STATED EXERCISE 1: In the post about identifying a mystery plant, what scientific name does the writer finally learn for the plant?
STATED EXERCISE 2: Decide whether each statement agrees with the post about identifying a mystery plant, answering yes or no and quoting the deciding words: (a) The plant came up between the writer's pond and barn. (b) When it bloomed, the plant had large flowers with showy rays. (c) When the writer found the photo online, the plant was 9' tall.
STATED EXERCISE 3: Write a continuation of the post about identifying a mystery plant, starting after its final sentence.

SELECTED EXTRACT:
A funny thing happened on the way to answering this, bear with me and we'll kill two birds with one stone.

Do you remember awhile back, I think in 2007, that we spent days if not weeks trying to identify a plant (we thought it was a tree or vine) from a photo you posted and at various times we thought it was Tree of Heaven and various other things, but nothing really matched. Well, guess what? This summer, "your tree" came up between my pond and barn, and I let it grow so I could figure out what it was and let you know.

In the beginning, when I first noticed it in May or so, it looked exactly like your photo and I was really excited. I figured if I had it here in the yard, I could compare it to all my native plant books and figure it out. Still, it never matched any tree, shrub or vine I compared it to. In late July it really began to branch out, and thus looked less like a tree and more like a huge perennial of some sort. And, as it changed, I thought to myself that had I seen it only in the more widely-branched mature stage, I probably wouldn't have linked it to the plant in your photo. But, in the early stages, it WAS a dead ringer for the plant in your photo. Still, I couldn't match it to anything in my wildflower books. In late August or September, it bloomed. It had tiny rayless flowers and I remained clueless.

Today, I clicked on this post and saw your question and asked myself, are sticktights those little green or brown things that stick to your pants legs, socks and shoes? Because, you know, I wanted to know if you and I were discussing the same thing???? So, I googled for a photo of sticktights....and there it was! The mature version of my flowering weed (now 9' tall, 6' wide and shading a good portion of the dog run) which is, in fact, in full bloom. And, if it is the mature version of my flowering weed, then it also is the plant of yours that we couldn't identify last year.

And, so, I learned it is Bidens frondosa, aka sticktights, and I now know I need to go outside right away and prune off all the limbs/flowers and get rid of that thing before it goes to seed. I hope I can dig it up roots and all too.

PROVIDED RECORDS:
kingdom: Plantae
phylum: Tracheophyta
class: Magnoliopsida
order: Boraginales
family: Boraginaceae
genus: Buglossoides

EXERCISE RESULT 1: Bidens frondosa

EXERCISE RESULT 2:
(a) Yes: "came up between my pond and barn"
(b) No: "It had tiny rayless flowers"
(c) Yes: "now 9' tall, 6' wide"

EXERCISE RESULT 3:
So, if yours came back, it probably is the source for the sticktights. See the attached link.

As for killing it, I'll just be blunt and say ignore all the organic weedkillers because I doubt they are strong enough for this thing. Use a broadleaf weedkiller on it now and, in the spring, put out a pre-emergent weedkiller in the area. I don't like to use chemicals, but sometimes they are the most effective solution.

If, by chance, your sticktights are not the same as in the photo in the link, I think the advice for all of them remains the same. They are the fruit/seed of a broadleaf weed and a broadleaf weedkiller in combination with a good pre-emergent is the solution. It is still warm enough (just barely) for a broadleaf weedkiller to have some effectiveness if you find this plant and it is still flowering and hasn't gone to see yet. Or, just dig it up and be ready to spray any that sprout next spring.

So, for me, at least, two birds killed with one stone. Now I know "what" this thing is that we sought to identify for so long and I also know I need to get rid of it before it sets seeds.

Isn't it odd how your long-ago question and my "let's let it grow and find out what it is" experiment all ended up wrapped up together in this question???

Hope you and your family are doing well.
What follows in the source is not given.